> _Records from a collection_

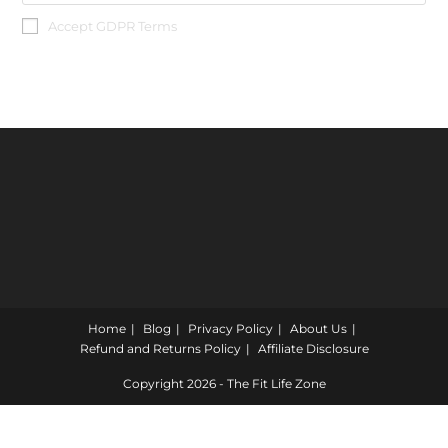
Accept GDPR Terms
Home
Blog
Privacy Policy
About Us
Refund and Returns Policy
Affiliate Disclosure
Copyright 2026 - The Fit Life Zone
* * *
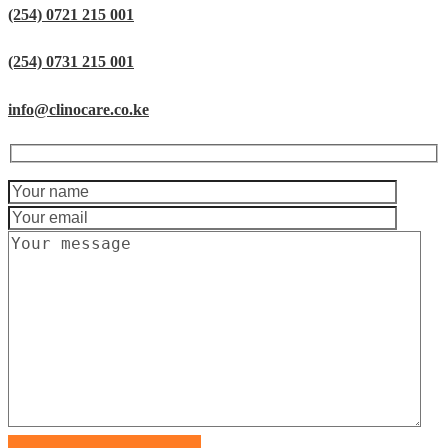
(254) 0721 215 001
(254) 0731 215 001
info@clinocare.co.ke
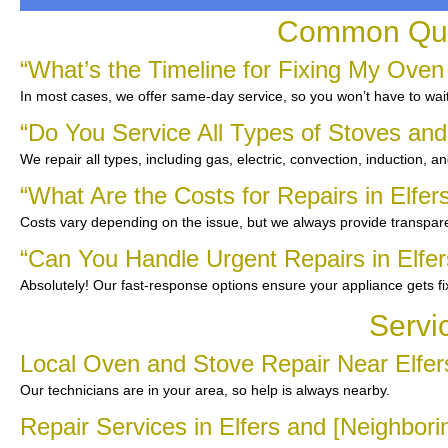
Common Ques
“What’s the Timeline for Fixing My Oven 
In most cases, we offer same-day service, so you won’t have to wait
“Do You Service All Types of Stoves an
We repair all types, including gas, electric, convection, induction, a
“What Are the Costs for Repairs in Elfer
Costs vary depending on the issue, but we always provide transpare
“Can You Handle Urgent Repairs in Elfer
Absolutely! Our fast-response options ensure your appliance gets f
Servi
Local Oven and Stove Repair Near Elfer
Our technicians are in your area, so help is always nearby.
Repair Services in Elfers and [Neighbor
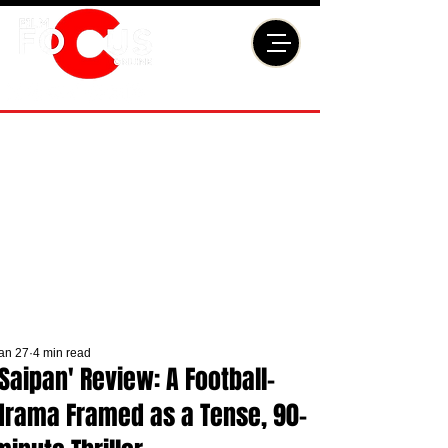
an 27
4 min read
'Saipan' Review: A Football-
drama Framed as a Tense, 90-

> _Your assignment_
Could you write out, character for character, everything in the listing from the line containing "Common Ques" down through the line containing "for Repairs in Elfer", both of those lines included?

> _Answer to this task_
Common Ques
“What’s the Timeline for Fixing My Oven 
In most cases, we offer same-day service, so you won’t have to wait
“Do You Service All Types of Stoves an
We repair all types, including gas, electric, convection, induction, a
“What Are the Costs for Repairs in Elfer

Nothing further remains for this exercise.